Obviously, that moment nine years ago affected me profoundly. It was the first step on my yoga journey - one that I will continue until the breath leaves my body. I have finished my 200-hour yoga certification and plan to learn more, because, unlike my fascination with the latest and greatest, yoga sustains my attention with its layers.

More importantly, it made me a better overall fitness instructor, regardless of what I was teaching. You don't have to stand on a mat to receive the benefits of yoga. Yoga goes with you in whatever you do.
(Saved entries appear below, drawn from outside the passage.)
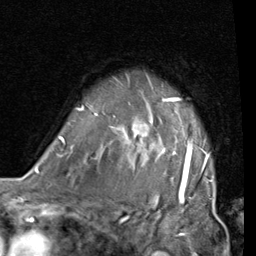
Breast MRI (dynamic contrast-enhanced), one axial slice. Position 60 of 80 along the scan axis. Cropped to one breast. Dynamic contrast-enhanced series, time point 2 of 7 at this slice position (early post-contrast). 1.5 T. TE 2 ms, TR 5.1 ms. 2 mm slice thickness. 256 × 256 image matrix, field of view 180 × 180 mm. Female patient.
Outlined on this slice (semi-automatically segmented with operator editing):
- enhancing-tissue mask used for the functional tumour volume (all voxels passing the contrast-enhancement thresholds inside the analysis volume; usually the tumour): bounding box [x1, y1, x2, y2] px = [57, 87, 213, 189]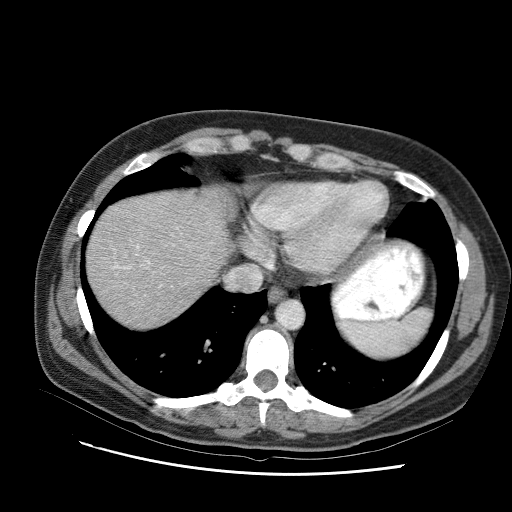
Contrast-enhanced abdominal CT (liver protocol), one axial slice. Position 84 of 95 along the scan axis. Reconstruction kernel STANDARD. 120 kVp. One of 2 acquisitions stored at this slice position. Soft-tissue window (W 400 / L 40 HU). 2.5 mm slice thickness. 512 × 512 image matrix, field of view 360 × 360 mm. From the clinical record (not read from this slice): diagnosis: hepatocellular carcinoma (patient treated with transarterial chemoembolisation; whether this scan precedes or follows treatment is not stated here); TNM stage (as recorded): Stage-I; Child-Pugh class: B; tumour differentiation: moderately differentiated; tumour nodularity: uninodular.
Outlined on this slice (semi-automatic segmentation, software-assisted and operator-edited):
- liver parenchyma outside the tumour (the mass and vessels are separate outlines, so this box may not span the whole liver): bounding box <94,200,210,302> (left, top, right, bottom; pixels)
- portal vein: <197,211,205,217>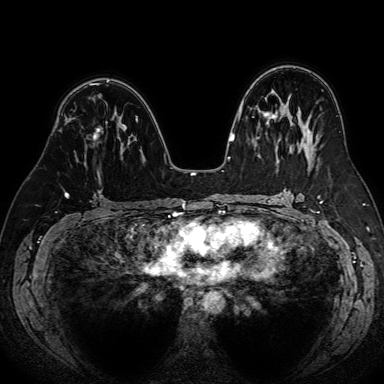
Breast MRI (dynamic contrast-enhanced), one axial slice. Dynamic contrast-enhanced series, time point 2 of 7 at this slice position (early post-contrast). 1.5 T. TE 2.6 ms, TR 5.2 ms. 384 × 384 image matrix, field of view 340 × 340 mm. Female patient.
Structures marked on this image (semi-automatically segmented with operator editing):
- enhancing-tissue mask used for the functional tumour volume (all voxels passing the contrast-enhancement thresholds inside the analysis volume; usually the tumour): bounding box (x1, y1, x2, y2) in pixels: (94, 129, 100, 140)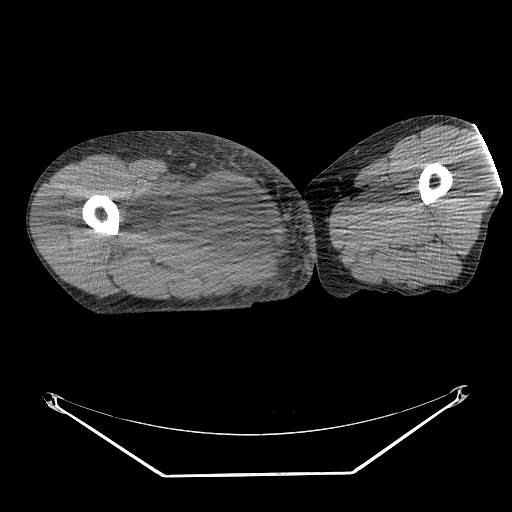
CT of an extremity soft-tissue mass (from a PET/CT study), one axial slice. Position 246 of 311 along the scan axis. Soft-tissue window (W 400 / L 40 HU). 3.75 mm slice thickness. 512 × 512 image matrix. Male patient. Case-level facts recorded for this patient, not image findings: histological type: undifferentiated - pleiomorphic; grade: high; site of the primary tumour: right thigh.
Structures marked on this image (expert contour drawn on MRI and transferred to this co-registered scan by the dataset authors):
- gross tumour volume including surrounding oedema: bounding box [x1, y1, x2, y2] px = [130, 174, 241, 255]
- gross tumour volume (mass): [158, 180, 239, 255]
The attention to detail within an asana translates to awareness in your everyday life. And, as a fitness instructor, I can infuse all of my classes with the same attention to breath, awareness, detail and spirit,w whether they are Power Pump or spinning.

I won't ever retire my "gym rat" status. I love the clinking of weights, the whir of the treadmill, and the pounding of the 32-count music too much. But, thanks to yoga, I bring all of my awareness to it. I would encourage anyone, at any fitness level, to include a yoga class in your life at least once a week. It not only improves your fitness - it improves your life.

Rebecca Thorpe is a group fitness and Yoga Alliance-certified instructor. She teaches classes at Whitman College and the Walla Walla YMCA.